“Pasajera en trance

pasajera en tránsito perpetuo.

Pasajera en trance

transitando los lugares ciertos”.

(Charly García)

Natalia va en colectivo al trabajo cada mañana. Se toma en zona sur el 144 que la deja en el centro y en el transcurso de esa media hora, sea verano o invierno le puede pasar. Es una lotería pero le toca seguido. Apenas sube al bondi empieza a llenarse. Uno y otra y otra más y otro al que le sigue otra y otros más. El colectivero grita “al fondo que hay lugar” y como si fuera magia, el pasillo se extiende y ya no son pasajeros, son una masa. Pie con pie, nariz con nariz, respirando el mismo aire en un solo aliento.

Natalia y los demás, esos otros, saben ajustarse.

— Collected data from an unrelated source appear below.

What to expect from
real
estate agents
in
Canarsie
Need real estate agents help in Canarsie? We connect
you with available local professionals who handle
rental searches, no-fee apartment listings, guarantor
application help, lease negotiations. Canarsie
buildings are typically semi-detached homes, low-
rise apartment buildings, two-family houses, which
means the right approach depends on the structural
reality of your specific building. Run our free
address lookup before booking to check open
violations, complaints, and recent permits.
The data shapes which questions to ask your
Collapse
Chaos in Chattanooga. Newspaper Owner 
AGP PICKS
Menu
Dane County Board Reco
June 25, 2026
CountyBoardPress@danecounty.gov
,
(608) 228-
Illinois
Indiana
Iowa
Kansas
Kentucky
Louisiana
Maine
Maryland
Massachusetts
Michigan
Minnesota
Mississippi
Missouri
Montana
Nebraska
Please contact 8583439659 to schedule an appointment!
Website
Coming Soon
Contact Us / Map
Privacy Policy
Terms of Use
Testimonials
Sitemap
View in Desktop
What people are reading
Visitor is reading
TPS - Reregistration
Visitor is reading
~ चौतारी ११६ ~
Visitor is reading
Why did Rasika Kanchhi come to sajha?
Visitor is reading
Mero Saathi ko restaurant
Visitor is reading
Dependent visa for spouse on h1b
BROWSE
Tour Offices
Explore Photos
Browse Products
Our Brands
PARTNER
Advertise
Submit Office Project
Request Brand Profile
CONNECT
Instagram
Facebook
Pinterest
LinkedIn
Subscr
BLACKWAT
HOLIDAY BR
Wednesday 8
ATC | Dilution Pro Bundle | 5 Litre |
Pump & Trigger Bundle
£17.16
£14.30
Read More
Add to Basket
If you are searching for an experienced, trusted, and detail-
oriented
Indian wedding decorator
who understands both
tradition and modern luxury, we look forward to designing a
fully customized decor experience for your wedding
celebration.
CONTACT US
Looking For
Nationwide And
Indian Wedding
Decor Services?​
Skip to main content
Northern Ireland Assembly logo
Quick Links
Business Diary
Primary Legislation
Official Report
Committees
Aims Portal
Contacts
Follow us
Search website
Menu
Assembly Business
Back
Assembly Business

En los últimos días, la economía de la gente se parece a ese ómnibus repleto. Todo tiene que entrar en un mismo espacio que no posee, justamente, cualidades expansivas. Crecen los gastos, como los pasajeros, y deben contenerse en el bolsillo de siempre, que sigue intacto si es que no se achicó un poco.

La palabra ajuste empieza a hacer ruido. El Estado y también el privado ajustan a través del achique de gastos que se traduce en despidos, menores servicios y reducción de la asistencia social. Es decir, generan nuevos ajustados que, a su vez, limitarán sus propias economías y con las de ellos la de los demás. Porque al igual que en el colectivo, cada movimiento repercute en el de al lado, y así hasta llegar al último asiento.

Y suena injusto que se apele a ese término, que en su significado refiere a la acción conciliadora de adaptarse, de acomodarse a fin de lograr armonía. Tanto como se aprieta una tapa al pico de una botella para mantener el líquido en condiciones, o una persona cumple la ley porque entiende su vida en comunidad o por qué no, como una camisa envuelve al cuerpo humano para vestirlo.

Los ajustes que padecemos los argentinos, sean en mayor o menor medida una consecuencia de la “herencia” del anterior gobierno, no siguen esa lógica de encaje. Cuando de la economía se trata sabe a recorte, a prohibición, a limitación, a un desmejoramiento de la calidad de vida. Ya deberíamos dejar atrás esa palabra, si es que la idea es sincerarnos.

Los ejemplos están en la calle y en casa. De a poco hemos modificado nuestro consumo sencillamente porque el dinero no alcanza. Quienes podían darse ciertos lujos, hoy lo piensan dos, tres veces. Los que mantenían sus hogares en un balanceado equilibrio entre cubrir necesidades y gastar en ocio, ya empezaron a recortar las salidas al cine, que no más gimnasio, que a la peluquería sólo una vez al mes, que no voy a comprarme ropa este invierno porque está carísima, que comemos en casa de amigos este sábado. También, hay otro grupo social que asegura que, directamente, ya no puede hacer frente al pago de los impuestos. Recurren a la autogestión, a la fabricación manual de sus ropas y alimentos. Incluso, les cuesta pagar el transporte y ya piensan en adquirir una bicicleta o moverse a pie. Están en la cuerda floja.

¿Y qué podrán quitarse los que ya no tenían nada? Hay un sector social que sobrevive gracias a la acción estatal y la caridad de algunos que es, sencillamente, el grupo social más afectado. La miseria tiene el don de multiplicarse rápidamente y en su territorio, no deja espacio para amucharse y seguir viaje. No hay nada que acomodar en el caos.

Natalia se levanta a las 6 una vez más. Corre a la parada de colectivo con la ilusión de un asiento disponible. Un lugar que le permita soñar, al menos un ratito, en que tanta renuncia dará sus frutos.